> [WHAT YOU NEED TO DO]:
#1 According to the market commentary, what drove the dollar down steeply?
#2 In the market commentary, substitute "gold and silver" for "Precious Metals" and write out the passage from "Anticipation of the" up to and including "water, moving sideways.".
Start of PAGE EXCERPT
Anticipation of the QE to eternity proclamation by the Fed drove the dollar down steeply, and simultaneously drove the Precious Metals higher. After the announcement was made the dollar crept higher as the dollar unfriendly news was then all priced in and it was oversold and entitled to a relief rally, and at the same time the Precious Metals trod water, moving sideways.

Right now the belief is widespread that the dollar has just completed a “bear Flag” and that another vicious downleg is starting, which will synchronize with a big rally in the Precious Metals, that many investors have positioned themselves for, but we are instead seeing important and compelling evidence that before the dollar continues much lower it will first stage a significant countertrend rally that will trigger a fairly short but possibly brutal selloff in Precious Metals markets, and if another deflationary scare should occur at some point despite the QE largesse, any such rally could be amplified by a Pavlovian flight into US debt and thus into the dollar. Let’s now review this evidence.
End of PAGE EXCERPT
Start of DATASET ENTRIES
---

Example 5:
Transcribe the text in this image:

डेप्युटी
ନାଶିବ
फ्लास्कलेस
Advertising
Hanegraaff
End of DATASET ENTRIES
> [WRITTEN RESPONSES]:
#1 Anticipation of the Fed's QE to eternity proclamation drove the dollar down steeply.

#2
Anticipation of the QE to eternity proclamation by the Fed drove the dollar down steeply, and simultaneously drove the gold and silver higher. After the announcement was made the dollar crept higher as the dollar unfriendly news was then all priced in and it was oversold and entitled to a relief rally, and at the same time the gold and silver trod water, moving sideways.